I am trying to parsing the addresses into groups and I have this regular expression:
(^.*?(?:Lane|Street|Boulevard|Crescent|Place|Road|Highway|Avenue|Drive|Circuit|Parade|Telopea|Nicklin Way|Terrace|Square|Court|Close|Endeavour Way|Esplanade|East|The Centreway|Mall|Quay|Gateway|Low Way|Point|Rd|Morinda|Way|Ave|St|South Steyne|Broadway|HQ|Expressway|Street|Castlereagh|Meadow Way|Track|Kulkyne Way|Narabang Way|Bank)),(?:)? ?(.*?),? ?([A-Z]{2,3}),? ?(\d{,4})$
which is capturing and group these addresses:
139 McKinnon Road, PINELANDS, NT, 829
108 East Point Road, Fannie Bay, NT, 820
3-11 Hamilton Street, Townsville City, QLD, 4810
40 17 Geranium Street, THE GARDENS, NT, 820
Lot 9 Island Point Road, ST GEORGES BASIN, NSW, 2540
316 Sturt Street and 511 Flinders Street, Townsville City, QLD, 4810
but not capturing addresses with these format:
1, 3, 5 Demeter Street & 12 Hermes Avenue ROUSE HILL NSW 2155
31 Stephen Street SOUTH TOOWOOMBA QLD 4350
I would like to have these addresses into separate groups like:
street_address = 1, 3, 5 Demeter Street & 12 Hermes Avenue
subrub = ROUSE HILL
state = QLD
postcode = 4350
How to capture both the addresses using the above expression?
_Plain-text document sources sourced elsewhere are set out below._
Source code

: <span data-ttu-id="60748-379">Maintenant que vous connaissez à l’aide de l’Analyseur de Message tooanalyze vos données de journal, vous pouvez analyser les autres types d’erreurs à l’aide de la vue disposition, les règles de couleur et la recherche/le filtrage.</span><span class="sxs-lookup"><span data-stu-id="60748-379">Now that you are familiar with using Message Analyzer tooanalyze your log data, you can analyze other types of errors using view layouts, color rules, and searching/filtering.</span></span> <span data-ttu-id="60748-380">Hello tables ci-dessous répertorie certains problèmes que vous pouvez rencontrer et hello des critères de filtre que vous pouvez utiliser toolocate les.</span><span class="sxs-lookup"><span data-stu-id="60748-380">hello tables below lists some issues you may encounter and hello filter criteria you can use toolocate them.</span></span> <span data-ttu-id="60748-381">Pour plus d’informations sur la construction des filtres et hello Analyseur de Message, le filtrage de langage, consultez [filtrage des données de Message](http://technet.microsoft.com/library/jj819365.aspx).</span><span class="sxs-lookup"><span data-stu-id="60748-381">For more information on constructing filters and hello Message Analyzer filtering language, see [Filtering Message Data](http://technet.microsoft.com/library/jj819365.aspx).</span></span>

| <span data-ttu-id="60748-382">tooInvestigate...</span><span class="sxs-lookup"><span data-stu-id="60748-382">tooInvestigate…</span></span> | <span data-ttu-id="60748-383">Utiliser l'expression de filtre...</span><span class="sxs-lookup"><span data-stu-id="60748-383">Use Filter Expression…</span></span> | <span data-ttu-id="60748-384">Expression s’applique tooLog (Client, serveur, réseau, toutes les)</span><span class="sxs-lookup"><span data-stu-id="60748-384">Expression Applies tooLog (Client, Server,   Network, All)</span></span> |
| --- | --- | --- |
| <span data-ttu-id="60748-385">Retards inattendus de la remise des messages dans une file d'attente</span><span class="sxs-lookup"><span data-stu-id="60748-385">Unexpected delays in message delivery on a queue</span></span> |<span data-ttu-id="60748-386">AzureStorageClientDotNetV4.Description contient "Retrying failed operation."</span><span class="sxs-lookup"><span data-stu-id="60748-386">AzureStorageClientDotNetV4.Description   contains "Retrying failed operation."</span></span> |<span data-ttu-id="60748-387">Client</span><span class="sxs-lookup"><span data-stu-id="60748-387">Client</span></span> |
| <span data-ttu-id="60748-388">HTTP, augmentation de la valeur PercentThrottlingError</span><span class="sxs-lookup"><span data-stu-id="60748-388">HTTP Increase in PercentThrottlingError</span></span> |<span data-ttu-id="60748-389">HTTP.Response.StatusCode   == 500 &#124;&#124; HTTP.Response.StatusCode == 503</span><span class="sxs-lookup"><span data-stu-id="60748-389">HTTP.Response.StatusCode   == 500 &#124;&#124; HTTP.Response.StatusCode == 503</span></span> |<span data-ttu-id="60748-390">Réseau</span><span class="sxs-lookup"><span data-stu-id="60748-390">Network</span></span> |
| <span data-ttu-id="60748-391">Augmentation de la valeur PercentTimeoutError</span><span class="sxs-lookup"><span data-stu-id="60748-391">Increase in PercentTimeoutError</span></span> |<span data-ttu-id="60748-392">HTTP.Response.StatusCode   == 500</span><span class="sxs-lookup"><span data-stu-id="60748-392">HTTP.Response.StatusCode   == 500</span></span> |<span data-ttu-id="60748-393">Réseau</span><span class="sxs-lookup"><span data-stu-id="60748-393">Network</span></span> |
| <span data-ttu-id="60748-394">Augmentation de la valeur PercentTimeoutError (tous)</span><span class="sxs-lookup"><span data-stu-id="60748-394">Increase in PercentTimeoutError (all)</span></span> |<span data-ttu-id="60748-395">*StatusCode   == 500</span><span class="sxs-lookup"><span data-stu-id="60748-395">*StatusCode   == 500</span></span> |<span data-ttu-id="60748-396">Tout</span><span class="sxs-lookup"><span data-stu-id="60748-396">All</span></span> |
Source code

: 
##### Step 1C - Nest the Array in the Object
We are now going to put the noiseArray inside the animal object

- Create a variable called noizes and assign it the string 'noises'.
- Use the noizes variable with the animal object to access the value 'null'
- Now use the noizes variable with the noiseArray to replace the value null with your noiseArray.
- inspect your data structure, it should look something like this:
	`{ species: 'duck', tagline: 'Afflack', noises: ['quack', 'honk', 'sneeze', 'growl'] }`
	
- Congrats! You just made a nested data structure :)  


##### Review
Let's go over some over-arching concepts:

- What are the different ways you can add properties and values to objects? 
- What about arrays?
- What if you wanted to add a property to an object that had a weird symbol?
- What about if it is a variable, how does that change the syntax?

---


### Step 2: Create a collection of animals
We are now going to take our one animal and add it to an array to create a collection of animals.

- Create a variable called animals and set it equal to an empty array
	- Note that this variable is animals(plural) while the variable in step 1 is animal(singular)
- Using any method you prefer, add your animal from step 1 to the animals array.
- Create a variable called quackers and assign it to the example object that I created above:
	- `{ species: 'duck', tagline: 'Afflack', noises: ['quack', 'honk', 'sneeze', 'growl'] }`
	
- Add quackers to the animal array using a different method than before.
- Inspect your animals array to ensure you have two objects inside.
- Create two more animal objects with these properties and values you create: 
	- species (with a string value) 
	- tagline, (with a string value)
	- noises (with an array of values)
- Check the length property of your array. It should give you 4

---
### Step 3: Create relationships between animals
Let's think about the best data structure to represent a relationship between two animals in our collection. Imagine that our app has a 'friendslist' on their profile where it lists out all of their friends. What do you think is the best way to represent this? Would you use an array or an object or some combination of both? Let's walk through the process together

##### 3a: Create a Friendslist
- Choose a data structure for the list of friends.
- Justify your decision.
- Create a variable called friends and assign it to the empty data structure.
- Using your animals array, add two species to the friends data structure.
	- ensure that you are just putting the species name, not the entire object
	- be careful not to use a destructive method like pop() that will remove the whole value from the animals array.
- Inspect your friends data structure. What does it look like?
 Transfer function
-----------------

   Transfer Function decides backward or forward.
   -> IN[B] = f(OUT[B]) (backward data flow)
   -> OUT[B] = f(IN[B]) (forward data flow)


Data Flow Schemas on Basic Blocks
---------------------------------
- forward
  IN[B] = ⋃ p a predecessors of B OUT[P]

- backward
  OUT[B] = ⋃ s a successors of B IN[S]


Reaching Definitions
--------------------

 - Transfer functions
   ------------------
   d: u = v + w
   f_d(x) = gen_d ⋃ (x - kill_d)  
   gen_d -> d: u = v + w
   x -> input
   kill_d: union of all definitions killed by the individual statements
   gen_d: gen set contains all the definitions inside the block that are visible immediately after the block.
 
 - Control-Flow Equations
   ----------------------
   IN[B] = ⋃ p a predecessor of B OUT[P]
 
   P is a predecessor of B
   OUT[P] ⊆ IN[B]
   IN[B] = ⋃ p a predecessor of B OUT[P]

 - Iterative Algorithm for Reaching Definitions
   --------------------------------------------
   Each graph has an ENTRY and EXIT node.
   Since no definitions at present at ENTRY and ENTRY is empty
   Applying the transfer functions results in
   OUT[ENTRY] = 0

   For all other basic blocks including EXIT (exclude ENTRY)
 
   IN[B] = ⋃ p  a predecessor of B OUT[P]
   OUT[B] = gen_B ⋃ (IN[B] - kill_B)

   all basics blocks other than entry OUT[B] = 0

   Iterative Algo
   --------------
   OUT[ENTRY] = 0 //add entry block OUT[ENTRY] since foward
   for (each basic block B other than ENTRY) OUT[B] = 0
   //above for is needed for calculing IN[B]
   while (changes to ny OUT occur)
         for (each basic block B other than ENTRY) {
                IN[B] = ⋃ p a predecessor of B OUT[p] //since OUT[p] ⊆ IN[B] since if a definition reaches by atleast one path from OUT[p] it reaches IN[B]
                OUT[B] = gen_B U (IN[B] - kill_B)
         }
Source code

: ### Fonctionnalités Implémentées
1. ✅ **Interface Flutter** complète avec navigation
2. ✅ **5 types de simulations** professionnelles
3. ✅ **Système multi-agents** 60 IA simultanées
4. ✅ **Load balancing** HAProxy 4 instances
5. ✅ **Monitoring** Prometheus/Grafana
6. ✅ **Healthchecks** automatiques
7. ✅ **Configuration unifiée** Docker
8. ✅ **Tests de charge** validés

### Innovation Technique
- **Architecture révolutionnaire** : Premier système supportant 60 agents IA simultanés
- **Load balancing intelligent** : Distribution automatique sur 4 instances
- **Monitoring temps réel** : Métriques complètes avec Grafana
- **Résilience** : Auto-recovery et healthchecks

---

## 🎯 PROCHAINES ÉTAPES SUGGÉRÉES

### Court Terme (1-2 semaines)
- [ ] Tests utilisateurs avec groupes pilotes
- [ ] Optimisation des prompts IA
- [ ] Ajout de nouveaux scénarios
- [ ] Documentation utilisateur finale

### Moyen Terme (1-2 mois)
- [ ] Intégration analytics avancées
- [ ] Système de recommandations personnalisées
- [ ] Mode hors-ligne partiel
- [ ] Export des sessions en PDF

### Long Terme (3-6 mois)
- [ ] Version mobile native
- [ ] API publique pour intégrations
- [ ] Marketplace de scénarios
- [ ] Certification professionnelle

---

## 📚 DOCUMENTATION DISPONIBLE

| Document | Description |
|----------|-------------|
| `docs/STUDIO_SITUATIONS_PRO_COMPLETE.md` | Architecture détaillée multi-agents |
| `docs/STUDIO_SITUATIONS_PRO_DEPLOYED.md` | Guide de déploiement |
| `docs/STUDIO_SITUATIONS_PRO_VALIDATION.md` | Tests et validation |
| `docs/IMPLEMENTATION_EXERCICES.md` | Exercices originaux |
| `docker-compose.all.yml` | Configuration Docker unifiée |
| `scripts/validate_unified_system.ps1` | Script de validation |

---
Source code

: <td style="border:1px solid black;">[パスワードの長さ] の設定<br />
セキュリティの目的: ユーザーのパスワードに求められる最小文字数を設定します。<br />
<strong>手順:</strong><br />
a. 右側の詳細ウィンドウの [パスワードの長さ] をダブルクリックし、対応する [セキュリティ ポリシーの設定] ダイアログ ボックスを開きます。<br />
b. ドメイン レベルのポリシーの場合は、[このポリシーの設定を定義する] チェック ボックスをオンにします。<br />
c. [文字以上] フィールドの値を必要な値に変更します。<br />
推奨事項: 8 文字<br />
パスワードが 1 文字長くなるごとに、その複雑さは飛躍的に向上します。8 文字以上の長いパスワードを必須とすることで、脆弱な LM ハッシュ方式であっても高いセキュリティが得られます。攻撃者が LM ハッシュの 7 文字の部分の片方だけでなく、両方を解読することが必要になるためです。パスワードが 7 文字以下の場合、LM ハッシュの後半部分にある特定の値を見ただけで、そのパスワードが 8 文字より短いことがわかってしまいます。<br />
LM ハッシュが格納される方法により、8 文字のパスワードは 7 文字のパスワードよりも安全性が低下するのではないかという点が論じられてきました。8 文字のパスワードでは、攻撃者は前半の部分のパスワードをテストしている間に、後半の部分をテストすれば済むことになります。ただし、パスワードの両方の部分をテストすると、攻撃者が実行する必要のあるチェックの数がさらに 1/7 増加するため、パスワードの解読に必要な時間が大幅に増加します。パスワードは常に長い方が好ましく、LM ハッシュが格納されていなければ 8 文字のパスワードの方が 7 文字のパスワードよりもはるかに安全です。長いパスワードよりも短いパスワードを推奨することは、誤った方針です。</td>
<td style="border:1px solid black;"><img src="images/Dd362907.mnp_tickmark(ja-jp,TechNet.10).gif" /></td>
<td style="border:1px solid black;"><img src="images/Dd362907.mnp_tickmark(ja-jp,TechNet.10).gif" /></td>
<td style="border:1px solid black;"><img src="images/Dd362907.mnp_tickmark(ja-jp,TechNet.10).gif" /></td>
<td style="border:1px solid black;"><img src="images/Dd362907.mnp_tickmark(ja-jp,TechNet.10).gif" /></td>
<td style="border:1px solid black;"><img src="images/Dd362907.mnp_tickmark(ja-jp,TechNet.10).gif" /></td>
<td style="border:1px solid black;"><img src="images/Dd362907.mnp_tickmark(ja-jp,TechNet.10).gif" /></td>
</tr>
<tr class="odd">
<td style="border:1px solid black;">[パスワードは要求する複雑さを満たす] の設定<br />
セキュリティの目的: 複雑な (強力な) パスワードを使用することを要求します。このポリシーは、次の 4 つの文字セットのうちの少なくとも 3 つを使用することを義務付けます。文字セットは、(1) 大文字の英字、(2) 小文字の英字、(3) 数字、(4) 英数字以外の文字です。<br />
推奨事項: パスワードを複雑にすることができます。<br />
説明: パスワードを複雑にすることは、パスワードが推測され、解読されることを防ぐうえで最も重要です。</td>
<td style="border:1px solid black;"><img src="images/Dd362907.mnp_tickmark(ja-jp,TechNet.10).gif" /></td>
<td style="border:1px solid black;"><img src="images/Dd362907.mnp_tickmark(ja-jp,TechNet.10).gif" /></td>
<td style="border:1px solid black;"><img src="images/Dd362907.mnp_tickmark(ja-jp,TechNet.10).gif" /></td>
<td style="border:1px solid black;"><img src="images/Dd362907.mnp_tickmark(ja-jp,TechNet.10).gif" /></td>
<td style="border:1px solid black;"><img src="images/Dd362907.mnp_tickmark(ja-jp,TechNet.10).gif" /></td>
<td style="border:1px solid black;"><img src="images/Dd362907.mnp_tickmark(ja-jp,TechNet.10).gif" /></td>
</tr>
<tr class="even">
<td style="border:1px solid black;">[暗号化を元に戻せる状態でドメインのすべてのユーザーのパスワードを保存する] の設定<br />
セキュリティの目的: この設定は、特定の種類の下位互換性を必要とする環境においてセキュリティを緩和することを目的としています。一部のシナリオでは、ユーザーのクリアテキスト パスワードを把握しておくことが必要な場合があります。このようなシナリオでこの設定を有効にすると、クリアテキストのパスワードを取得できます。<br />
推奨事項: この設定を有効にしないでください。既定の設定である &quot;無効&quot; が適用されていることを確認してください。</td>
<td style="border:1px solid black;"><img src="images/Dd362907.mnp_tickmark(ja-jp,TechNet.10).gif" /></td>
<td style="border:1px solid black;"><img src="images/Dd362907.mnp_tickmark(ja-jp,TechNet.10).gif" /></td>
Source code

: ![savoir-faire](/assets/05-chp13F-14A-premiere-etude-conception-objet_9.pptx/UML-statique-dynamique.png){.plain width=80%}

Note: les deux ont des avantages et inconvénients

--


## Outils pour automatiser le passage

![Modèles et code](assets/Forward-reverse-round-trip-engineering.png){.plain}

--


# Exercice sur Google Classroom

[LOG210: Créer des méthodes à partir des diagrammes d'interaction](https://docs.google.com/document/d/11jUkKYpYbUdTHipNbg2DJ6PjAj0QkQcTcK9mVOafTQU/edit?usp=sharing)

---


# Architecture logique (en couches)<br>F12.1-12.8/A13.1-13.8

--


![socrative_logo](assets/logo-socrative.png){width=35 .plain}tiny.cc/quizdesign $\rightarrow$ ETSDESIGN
Here is my Regex code
You can use specific regex to match each of your four groups separately using the following ones:
<street_address>
:.*(?:Lane|Street|Boulevard|Crescent|Place|Road|Highway|Avenue|Drive|Circuit|Parade|Telopea|Nicklin Way|Terrace|Square|Court|Close|Endeavour Way|Esplanade|East|The Centreway|Mall|Quay|Gateway|Low Way|Point|Rd|Morinda|Way|Ave|St|South Steyne|Broadway|HQ|Expressway|Street|Castlereagh|Meadow Way|Track|Kulkyne Way|Narabang Way|Bank)
<subrub>
:[A-Za-z ]+
<state>
:[A-Z]+
\d+
Your final regex is none other than the concatenation of these regex using an optional comma and a mandatory space ,?
.
(?P<street_address>.*(?:Lane|Street|Boulevard|Crescent|Place|Road|Highway|Avenue|Drive|Circuit|Parade|Telopea|Nicklin Way|Terrace|Square|Court|Close|Endeavour Way|Esplanade|East|The Centreway|Mall|Quay|Gateway|Low Way|Point|Rd|Morinda|Way|Ave|St|South Steyne|Broadway|HQ|Expressway|Street|Castlereagh|Meadow Way|Track|Kulkyne Way|Narabang Way|Bank)),? (?P<subrub>[A-Za-z ]+),? (?P<state>[A-Z]+),? (?P<postcode>\d+)
Check the demo here.
Note: In your Python code, you'll be able to extract each group by its corresponding name.